Please, put aside your preconcieved notions that all of our southern states are places only for WASPs, for that is not true.  Even a small town like Gatlinburg, a resort town, found its fair share of culturally diverse crowds.  We ran into many people who spoke Spanish, French, German, and even Russian (we think).  There were even quite a few black folks out trying out this snowboarding sensation. (Keep at it!  Don't leave me out there alone!)

All this and more I tell you only to relive the funniest thing I heard all week.  It's funny in a sad sort of way, but I laughed as did all in my group when I relayed the story, which in turn, allows you to laugh too.

Skiing/snowboarding is quite the social sport.  Either that, or I must have a sign on that only other people can see that says "I want you, a compete stranger, to tell me everything about yourself and ask you everything there is to know about me."  Long sign, I know, but I must be wearing it.  At any rate, I've been off riding by myself for a while as my daughter is in a lesson and my poor baby is home sick on the first day of our trip.  I've made fast friends with 2 girls from TN that just love me for some reason (am I Token?), as well as several other kids.  I guess it could be that I look younger than I am and act nowhere near my age, but I digress.

On one particular lift ride, I had the opportunity to ride up with a southern gentleman and his son.  I can say southern with absolute certainty because not only did the accent give it away, but he flat out told me that he was from TN.  The conversation started as most do on a lift ride.  Hellos, weather, first time, etc.  Something like this:

Him: How y'all doing today?

Me:  (Wondering if I've multiplied) Fine thanks, you?

Him: We're doing great!  Great day of skiing.

Mind you, his son says nothing this entire ride.

Me:   Good to hear.

Him:  So where ya from?

Me:   (Because I've told this story many times today, and many times at Club Med) Pittsburgh originally, but now I live in Miami.
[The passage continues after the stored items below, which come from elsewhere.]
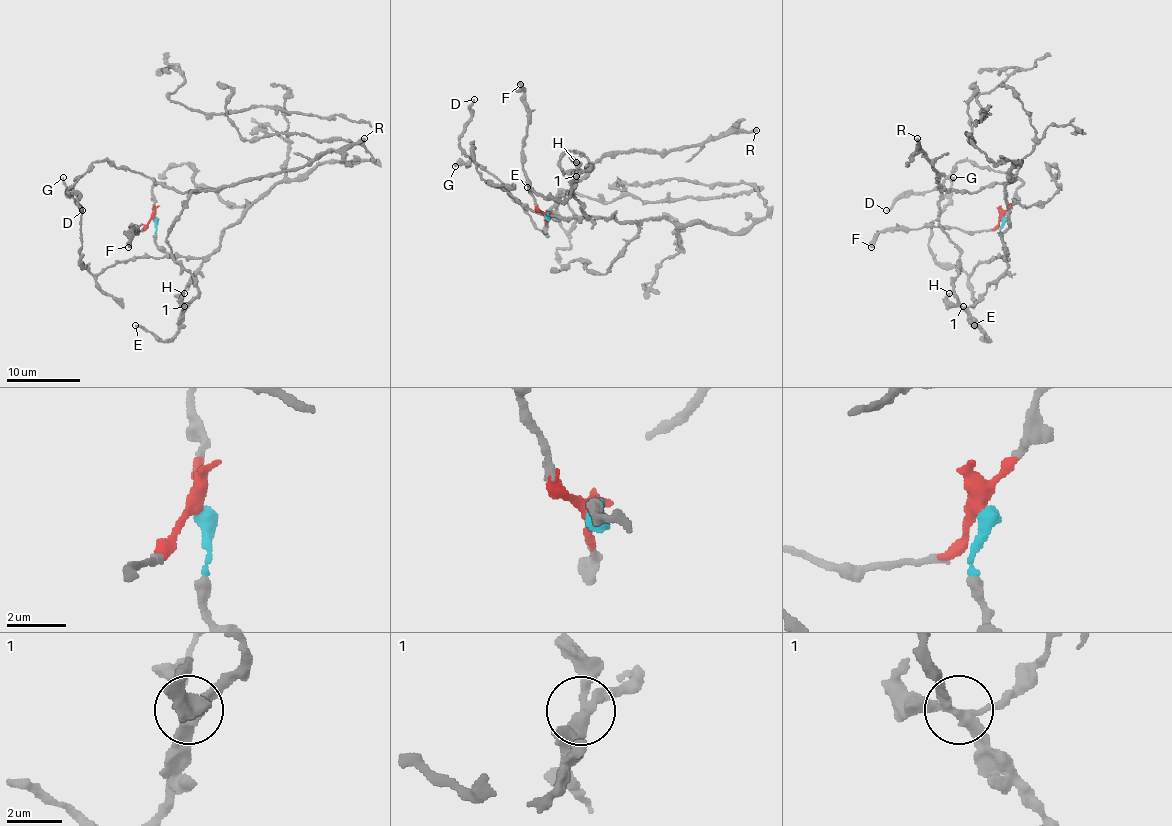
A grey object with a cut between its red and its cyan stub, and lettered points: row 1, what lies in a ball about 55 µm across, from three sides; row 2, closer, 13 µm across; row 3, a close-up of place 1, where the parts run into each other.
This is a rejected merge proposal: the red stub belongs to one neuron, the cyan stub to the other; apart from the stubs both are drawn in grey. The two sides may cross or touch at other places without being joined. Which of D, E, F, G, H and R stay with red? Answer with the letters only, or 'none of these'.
D, E, F, R

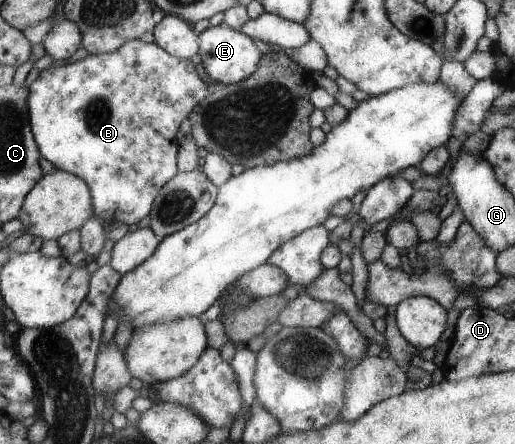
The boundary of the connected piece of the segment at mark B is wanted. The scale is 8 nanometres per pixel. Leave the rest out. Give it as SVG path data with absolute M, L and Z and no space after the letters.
M139 39L129 40L124 46L110 53L89 54L86 58L60 67L46 68L42 70L40 79L30 86L30 113L33 120L33 132L43 156L51 161L58 169L82 176L94 191L94 207L96 216L101 221L110 223L122 223L130 227L138 223L142 217L149 215L153 210L154 199L162 190L166 182L169 182L179 171L176 169L176 155L178 155L178 141L176 131L184 117L193 113L198 103L202 103L210 95L210 85L199 67L196 67L191 60L182 59L170 55L165 48L161 48L155 41L146 43Z

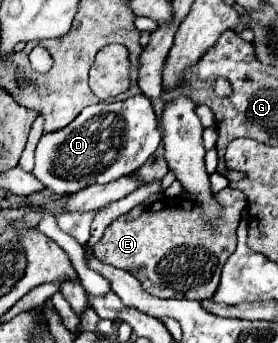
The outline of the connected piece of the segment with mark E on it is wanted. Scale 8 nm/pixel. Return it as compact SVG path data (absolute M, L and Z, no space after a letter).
M225 187L215 193L215 201L221 205L221 217L209 225L205 221L201 205L185 197L163 197L151 203L137 219L115 219L103 233L101 241L93 247L97 259L133 273L143 289L161 299L209 299L213 297L219 275L235 251L235 229L245 209L245 195L237 189Z

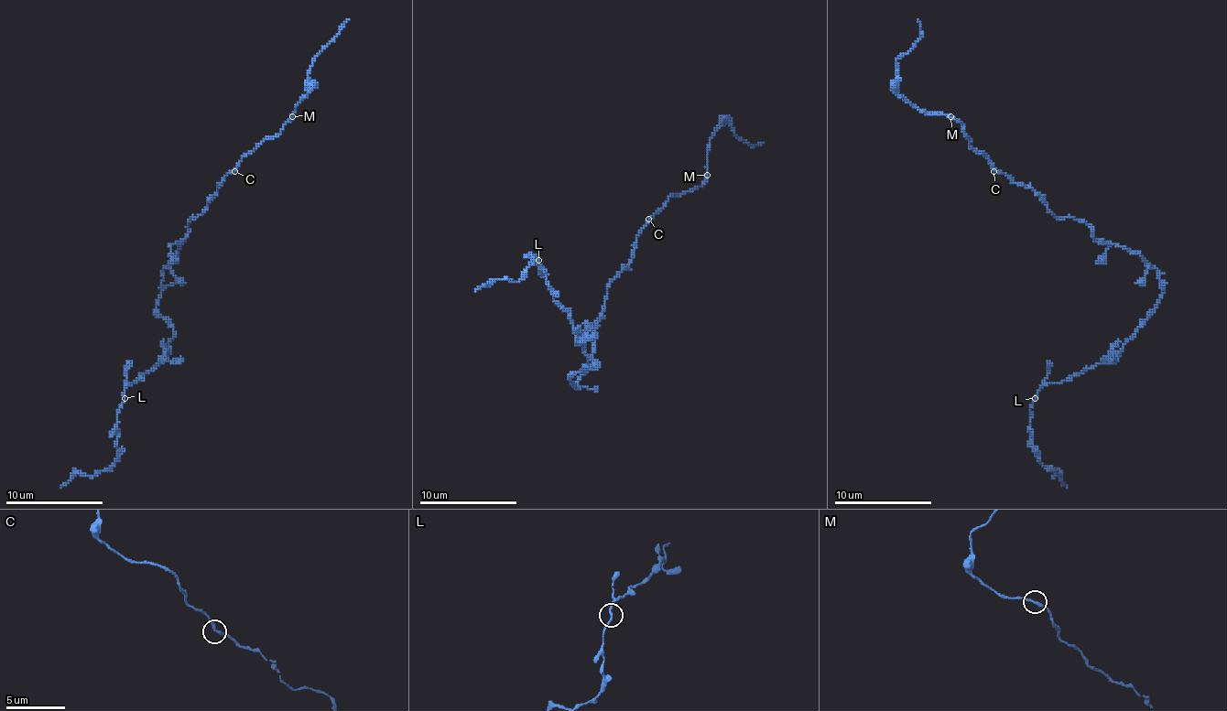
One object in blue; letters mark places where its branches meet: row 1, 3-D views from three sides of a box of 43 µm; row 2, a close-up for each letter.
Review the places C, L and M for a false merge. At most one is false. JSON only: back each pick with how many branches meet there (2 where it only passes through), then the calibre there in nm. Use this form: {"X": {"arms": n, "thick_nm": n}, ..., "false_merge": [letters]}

Him:  Oh yeah?  What do you do down there?

Me:  I'm an Administrative Assistant.

Him:  Oh?  Where at?

I think that's one too many personal questions at this point, but….

Me:   A property management company.

Him:  You been down there long?

Me:  (Is this ride over yet?!?!)  About 3 years now.

And now, the moment you've been waiting for…..

Him:  You gotta learn to speak mexican to live down there, huh?

Me:  (Blank stare.)  Guffaw!

First off, I didn't capitalize Mexican to accentuate the way in which it was said.  If nothing else, I do know punctuation and capitalization (as I hit spell check).  Secondly, the brunt of the Hispanic population in Miami proper is Cuban although we do boast a large Mexican population.  Third, my newly made redneck friend, if you're going to be stereotypical, at least get it right, because learning to speak SPANISH goes a long way here.

He didn't say much after I giggled in his face and thankfully, the ride was over shortly thereafter.  By the way, southern gentleman, where did you get that gaiter?  It's such a lovely shade.  Oh, wait, that's your neck.